Nvidia CUDA Framework

GPU programming tools have been evolving very rapidly over the past few years. Recently, Nvidia launched the CUDA framework for general GPU computation allowing many researchers and industry professionals to develop new GPU algorithms for solving difficult problems such as sorting, linear algebra, database operations, pattern and data matching, n-body simulations, etc…

CUDA provides a more flexible level of access using a C-like language while removing the graphics pipeline entirely. Previously impossible tasks such as scatter operations can now be implemented using CUDA. However, it is important to note that this flexibility is at a cost of complexity. As a result, many trivial algorithms need to be carefully thought out in order to achieve reasonable performance. Also, the CUDA drivers require Nvidia 8000 series graphics hardware or higher. Fortunately, most recent mid to high end computers with Nvidia graphics units meet this criteria.

Shader Level GPGPU

In the past, general purpose GPU algorithms were mapped to the graphics pipeline using shader languages. Unfortunately, certain parallel CPU based algorithms cannot not be mapped efficiently to the GPU using shaders.
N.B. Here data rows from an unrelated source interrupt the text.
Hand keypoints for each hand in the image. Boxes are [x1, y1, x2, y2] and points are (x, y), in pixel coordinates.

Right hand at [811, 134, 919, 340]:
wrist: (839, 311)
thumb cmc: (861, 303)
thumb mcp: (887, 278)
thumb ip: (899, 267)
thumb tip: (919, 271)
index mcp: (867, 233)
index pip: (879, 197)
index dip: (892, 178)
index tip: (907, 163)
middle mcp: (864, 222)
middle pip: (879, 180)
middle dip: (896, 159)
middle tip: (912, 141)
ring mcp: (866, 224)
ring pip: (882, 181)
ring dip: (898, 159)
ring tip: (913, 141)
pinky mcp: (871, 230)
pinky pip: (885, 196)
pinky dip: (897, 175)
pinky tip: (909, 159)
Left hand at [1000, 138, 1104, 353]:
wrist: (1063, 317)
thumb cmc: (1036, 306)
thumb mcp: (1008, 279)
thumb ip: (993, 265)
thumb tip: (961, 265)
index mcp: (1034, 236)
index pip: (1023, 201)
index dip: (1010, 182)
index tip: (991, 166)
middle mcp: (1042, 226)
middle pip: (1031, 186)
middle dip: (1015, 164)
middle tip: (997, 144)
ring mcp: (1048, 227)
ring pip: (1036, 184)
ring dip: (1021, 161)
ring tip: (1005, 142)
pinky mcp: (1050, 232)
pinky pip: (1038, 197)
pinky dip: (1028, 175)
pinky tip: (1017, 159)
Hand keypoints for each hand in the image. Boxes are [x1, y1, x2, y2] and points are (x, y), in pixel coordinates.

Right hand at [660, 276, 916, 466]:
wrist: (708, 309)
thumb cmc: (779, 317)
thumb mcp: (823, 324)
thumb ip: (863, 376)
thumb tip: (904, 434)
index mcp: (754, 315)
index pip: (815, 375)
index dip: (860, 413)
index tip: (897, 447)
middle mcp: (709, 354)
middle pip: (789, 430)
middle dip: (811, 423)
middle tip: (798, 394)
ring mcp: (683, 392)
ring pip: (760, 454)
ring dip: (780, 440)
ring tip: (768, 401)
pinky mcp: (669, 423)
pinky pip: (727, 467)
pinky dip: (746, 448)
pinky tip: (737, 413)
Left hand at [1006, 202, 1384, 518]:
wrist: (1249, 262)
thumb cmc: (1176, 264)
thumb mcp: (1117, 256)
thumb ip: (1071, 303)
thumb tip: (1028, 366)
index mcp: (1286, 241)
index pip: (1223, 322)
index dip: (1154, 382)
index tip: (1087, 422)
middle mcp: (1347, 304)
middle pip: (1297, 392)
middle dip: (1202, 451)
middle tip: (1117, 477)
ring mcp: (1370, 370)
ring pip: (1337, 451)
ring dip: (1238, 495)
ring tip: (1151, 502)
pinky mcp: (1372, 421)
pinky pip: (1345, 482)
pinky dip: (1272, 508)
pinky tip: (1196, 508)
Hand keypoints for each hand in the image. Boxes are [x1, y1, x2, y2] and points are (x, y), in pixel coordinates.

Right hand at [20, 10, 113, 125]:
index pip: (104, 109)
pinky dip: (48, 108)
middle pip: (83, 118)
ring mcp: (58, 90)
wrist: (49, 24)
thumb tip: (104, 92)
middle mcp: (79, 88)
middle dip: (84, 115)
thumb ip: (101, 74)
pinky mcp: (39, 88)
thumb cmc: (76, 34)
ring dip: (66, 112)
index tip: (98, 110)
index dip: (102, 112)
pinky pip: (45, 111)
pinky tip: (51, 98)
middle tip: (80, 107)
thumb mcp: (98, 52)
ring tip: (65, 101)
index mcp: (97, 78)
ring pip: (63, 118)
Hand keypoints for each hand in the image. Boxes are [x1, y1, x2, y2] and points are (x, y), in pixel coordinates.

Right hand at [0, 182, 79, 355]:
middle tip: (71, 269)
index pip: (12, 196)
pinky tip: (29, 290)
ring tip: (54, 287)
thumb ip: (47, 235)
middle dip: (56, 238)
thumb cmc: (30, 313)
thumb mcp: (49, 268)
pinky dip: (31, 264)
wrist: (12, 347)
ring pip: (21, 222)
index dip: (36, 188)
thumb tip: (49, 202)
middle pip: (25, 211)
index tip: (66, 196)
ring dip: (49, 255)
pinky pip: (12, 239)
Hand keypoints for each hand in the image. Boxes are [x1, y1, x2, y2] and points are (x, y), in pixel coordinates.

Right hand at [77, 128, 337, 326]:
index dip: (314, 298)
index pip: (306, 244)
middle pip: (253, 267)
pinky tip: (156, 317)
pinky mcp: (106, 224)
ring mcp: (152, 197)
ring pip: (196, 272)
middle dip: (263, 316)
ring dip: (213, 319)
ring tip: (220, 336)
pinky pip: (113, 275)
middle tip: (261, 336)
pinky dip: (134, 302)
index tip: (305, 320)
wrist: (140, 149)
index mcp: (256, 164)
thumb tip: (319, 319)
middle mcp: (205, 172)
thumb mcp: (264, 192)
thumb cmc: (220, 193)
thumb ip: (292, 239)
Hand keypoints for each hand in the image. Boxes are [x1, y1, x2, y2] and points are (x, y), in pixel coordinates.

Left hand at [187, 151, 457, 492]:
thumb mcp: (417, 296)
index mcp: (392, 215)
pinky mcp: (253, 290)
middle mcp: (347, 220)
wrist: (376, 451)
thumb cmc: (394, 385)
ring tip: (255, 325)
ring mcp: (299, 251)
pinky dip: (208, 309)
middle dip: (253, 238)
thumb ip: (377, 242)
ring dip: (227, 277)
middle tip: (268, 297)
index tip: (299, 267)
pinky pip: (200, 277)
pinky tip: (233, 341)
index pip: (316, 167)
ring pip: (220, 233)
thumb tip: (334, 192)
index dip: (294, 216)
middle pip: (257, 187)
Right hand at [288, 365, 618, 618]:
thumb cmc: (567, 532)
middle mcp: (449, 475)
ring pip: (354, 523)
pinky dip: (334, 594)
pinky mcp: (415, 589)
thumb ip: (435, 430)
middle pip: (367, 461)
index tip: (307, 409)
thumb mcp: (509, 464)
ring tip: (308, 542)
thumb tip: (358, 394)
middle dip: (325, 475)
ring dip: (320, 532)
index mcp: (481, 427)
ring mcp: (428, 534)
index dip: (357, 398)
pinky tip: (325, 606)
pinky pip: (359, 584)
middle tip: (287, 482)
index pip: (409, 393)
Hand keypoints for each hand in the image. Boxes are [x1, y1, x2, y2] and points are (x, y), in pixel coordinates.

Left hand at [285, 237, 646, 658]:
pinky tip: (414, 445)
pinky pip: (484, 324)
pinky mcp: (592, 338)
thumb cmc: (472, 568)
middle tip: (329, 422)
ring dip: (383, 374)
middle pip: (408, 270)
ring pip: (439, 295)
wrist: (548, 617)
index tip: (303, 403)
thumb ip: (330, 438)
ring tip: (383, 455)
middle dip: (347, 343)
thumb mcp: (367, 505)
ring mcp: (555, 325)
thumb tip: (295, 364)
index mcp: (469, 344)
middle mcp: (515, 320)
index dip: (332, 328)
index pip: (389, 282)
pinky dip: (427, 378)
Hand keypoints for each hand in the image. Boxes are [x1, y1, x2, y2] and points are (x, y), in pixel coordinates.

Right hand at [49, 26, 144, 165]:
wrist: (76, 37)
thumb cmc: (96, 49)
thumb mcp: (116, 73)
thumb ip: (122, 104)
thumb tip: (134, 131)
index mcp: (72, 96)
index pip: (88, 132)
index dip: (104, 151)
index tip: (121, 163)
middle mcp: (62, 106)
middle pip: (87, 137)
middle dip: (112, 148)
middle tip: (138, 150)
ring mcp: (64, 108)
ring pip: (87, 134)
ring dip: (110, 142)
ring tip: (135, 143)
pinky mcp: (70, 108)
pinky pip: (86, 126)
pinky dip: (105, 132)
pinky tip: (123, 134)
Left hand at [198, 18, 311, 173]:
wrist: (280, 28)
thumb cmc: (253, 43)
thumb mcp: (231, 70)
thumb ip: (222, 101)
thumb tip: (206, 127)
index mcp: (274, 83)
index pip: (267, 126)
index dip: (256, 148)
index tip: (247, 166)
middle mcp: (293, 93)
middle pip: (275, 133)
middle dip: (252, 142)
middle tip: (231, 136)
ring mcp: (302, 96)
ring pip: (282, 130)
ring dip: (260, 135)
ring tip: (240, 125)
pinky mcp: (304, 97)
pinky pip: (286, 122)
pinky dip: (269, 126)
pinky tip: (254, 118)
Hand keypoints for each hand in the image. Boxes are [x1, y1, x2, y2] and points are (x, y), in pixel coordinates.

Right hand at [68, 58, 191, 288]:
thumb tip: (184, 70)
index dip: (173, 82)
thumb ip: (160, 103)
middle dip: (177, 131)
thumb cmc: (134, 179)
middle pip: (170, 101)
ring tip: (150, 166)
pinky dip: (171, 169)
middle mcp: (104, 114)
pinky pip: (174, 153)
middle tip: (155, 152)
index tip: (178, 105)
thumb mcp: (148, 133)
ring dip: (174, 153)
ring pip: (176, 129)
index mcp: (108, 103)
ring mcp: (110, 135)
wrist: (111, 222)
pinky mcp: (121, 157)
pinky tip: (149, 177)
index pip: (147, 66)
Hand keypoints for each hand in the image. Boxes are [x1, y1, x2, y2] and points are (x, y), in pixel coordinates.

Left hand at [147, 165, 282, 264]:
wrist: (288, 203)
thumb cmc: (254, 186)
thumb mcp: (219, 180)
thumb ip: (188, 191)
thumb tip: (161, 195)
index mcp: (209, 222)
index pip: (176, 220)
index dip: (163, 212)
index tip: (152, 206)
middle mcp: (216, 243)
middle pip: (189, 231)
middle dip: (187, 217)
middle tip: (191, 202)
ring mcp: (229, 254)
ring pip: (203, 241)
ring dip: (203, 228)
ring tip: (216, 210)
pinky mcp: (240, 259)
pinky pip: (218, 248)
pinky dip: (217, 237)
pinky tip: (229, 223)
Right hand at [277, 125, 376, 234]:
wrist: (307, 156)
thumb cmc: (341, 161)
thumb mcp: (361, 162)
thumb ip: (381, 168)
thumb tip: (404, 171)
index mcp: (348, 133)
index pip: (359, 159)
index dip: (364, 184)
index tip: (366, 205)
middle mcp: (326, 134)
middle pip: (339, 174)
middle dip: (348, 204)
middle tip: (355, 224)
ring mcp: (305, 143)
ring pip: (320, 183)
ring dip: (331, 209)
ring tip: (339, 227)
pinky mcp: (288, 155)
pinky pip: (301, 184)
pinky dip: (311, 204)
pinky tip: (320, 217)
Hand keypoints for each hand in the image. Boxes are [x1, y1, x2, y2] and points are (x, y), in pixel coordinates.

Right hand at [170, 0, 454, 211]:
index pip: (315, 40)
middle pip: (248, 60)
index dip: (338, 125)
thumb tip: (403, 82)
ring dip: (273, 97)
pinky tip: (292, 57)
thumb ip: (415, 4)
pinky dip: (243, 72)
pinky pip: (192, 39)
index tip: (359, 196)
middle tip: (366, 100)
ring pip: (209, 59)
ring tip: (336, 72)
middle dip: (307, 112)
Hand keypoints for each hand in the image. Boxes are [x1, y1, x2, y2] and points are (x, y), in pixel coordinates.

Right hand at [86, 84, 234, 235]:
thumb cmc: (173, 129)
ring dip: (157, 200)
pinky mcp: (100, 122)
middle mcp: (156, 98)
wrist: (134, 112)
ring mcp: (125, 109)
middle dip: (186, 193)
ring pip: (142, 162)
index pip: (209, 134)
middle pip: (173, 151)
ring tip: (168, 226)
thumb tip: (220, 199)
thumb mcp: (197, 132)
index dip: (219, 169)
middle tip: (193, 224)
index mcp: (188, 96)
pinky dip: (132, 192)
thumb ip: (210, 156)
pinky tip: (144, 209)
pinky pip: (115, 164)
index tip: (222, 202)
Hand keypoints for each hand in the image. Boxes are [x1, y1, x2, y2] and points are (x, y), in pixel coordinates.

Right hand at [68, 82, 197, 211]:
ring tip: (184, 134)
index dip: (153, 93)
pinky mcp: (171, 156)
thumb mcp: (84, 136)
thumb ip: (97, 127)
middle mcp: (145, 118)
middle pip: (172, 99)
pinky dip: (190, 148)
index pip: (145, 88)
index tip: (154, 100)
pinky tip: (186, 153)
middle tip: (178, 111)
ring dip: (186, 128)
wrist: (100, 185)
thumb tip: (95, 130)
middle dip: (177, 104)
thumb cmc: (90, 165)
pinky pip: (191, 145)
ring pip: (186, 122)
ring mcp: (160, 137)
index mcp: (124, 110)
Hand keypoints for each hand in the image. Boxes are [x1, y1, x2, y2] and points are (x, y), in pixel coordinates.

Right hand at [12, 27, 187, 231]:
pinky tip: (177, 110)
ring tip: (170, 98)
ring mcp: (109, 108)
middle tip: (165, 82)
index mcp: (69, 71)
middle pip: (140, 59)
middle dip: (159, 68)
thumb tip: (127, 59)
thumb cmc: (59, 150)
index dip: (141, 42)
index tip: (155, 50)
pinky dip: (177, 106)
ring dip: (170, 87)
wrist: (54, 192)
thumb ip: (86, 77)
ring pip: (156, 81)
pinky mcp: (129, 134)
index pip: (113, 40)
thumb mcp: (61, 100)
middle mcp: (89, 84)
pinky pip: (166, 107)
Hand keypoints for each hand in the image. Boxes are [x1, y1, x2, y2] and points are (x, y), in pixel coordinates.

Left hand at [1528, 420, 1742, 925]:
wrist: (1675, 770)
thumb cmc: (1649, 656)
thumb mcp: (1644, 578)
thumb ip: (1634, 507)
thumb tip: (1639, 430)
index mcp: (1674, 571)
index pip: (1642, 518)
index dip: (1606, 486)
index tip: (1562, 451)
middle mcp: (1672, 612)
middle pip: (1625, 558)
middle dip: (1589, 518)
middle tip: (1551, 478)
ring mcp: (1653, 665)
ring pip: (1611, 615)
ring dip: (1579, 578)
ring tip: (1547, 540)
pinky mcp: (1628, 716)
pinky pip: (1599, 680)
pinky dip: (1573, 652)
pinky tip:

However, with that said shaders do provide a higher level of abstraction which do not require the developer to worry about things like which threads are running on the same block. (I highly encourage anyone with an interest in shader based GPGPU to grab a hardcover copy of GPU Gems 2 or download the online version, available for free, on Nvidia’s website.)

GPGPU Shader Engine

Many algorithms use the GPU to accelerate simulations such as cellular automata, fluid dynamics, n-body and rigid-body simulations. A common characteristic of these algorithms is that the simulation can be simplified into a nearest-neighbor or all-pairs problem. Thus we can create a framework which provides this functionality. However, an abstract language is desirable for elements which are not similar between different simulations. Therefore, CUDA does not offer a great solution for a generalized simulation engine.

A basic GPGPU application utilizes the graphics pipeline in the following way:

  1. Initialize the GPU using a graphics API
  2. Initialize GPU data buffers
  3. Initialize function kernels
  4. Declare and specify constant parameters
  5. Invoke a kernel
  6. Read resulting data buffer

It is possible to create an application which generalizes the above steps into the following:

  1. Read XML files
  2. Read HLSL files
  3. Initialize the GPU using parameters from the XML file
  4. Initialize GPU data buffers using parameters from the XML file
  5. Initialize function kernels from the HLSL files
  6. Declare and specify constant parameters
  7. Invoke kernels specified in order, by an XML file
  8. Read resulting data buffer

Further more, it is possible to allow run-time changes to the HLSL file by dynamically re-compiling the it. As a result, it is possible to change simulations on the fly without affecting the data on which it is running.


For the time being the results are limited to simplistic simulations since I am still in the process of developing the application. The compiled shader byte code running on the GPU is the same regardless of which framework or language is invoking it from the CPU. Therefore, I decided to use the power and rapid development capabilities of the C# language combined with the .Net and XNA frameworks to my advantage.